In the beginning you are thrust into a job with a group of environmentalists/activists/terrorists known as AVALANCHE, trying to take down ShinRa Inc. the ones behind the reactors that suck the land dry of its life source, mako. As you skulk through Midgar with your group you get to know all of its members, finding main characters along the way, get sidetracked, separate and reunite after major battles only to finally discover there is a greater evil at work. Events take you all around the globe via boats, submarines, airships, buggies and or course chocobos. You'll witness more incredible scenes at caverns, beaches, glaciers, temples, mountain tops, marshes, the ocean floor, the sky and even outer space, all whilst taking on nightmarish enemies and gaining new powers. Limit Breaks spice up battles using unique individual abilities to deal major damage after taking enough yourself. Secret characters hide away and must be convinced to aid you in your quest to save the world from utter chaos and destruction.

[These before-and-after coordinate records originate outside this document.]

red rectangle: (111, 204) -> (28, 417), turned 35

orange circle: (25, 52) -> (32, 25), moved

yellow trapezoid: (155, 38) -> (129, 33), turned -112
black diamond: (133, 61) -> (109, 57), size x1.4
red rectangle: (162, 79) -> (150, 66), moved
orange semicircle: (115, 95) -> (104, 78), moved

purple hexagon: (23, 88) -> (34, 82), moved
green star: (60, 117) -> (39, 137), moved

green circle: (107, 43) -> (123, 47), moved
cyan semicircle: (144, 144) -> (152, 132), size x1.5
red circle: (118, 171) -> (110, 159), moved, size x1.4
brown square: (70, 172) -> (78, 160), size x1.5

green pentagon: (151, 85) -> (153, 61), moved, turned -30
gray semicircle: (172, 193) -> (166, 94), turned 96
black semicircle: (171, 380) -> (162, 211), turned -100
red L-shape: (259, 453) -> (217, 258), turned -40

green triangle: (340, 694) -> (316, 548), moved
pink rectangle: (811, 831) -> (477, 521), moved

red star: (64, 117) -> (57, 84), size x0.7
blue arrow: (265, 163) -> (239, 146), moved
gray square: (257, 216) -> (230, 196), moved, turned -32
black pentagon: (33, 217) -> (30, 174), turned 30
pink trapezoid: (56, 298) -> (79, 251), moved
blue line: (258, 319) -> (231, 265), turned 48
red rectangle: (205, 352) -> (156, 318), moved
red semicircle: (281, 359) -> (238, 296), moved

If all that wasn't enough, you can try your hand at taking on optional bosses that appear in the later stages of the game, some with over 1,000,000 Hit Points.
Final Fantasy VII has endured so much success it has spawned several spin offs.
- Advent Children, a film set 2 years after the events of VII
- Dirge of Cerberus, a PS2 game revealing further insight to one of VII's most mysterious characters
- Last Order, a short anime film remodelling one of the epic events of VII
- Before Crisis, a mobile phone game about ShinRa's special branch, The Turks
- Crisis Core, a PSP game shedding light on events before VII
With all that you could say Square-Enix have milked the franchise, but to be fair to them, they have gone about it with respect to the original and catered to the fans needs. Its no wonder that with all this success, the internet forums are a buzz with the hype of a remake. If all my ramblings of reminiscant nostalgia hasn't at least tempted you, my apologies, but it is my impression that you are missing out on an absolute gem and the best game ever made. 15 years later, its still going strong.
Summary: It's like Elvis - 50,000,000 fans can't be wrong.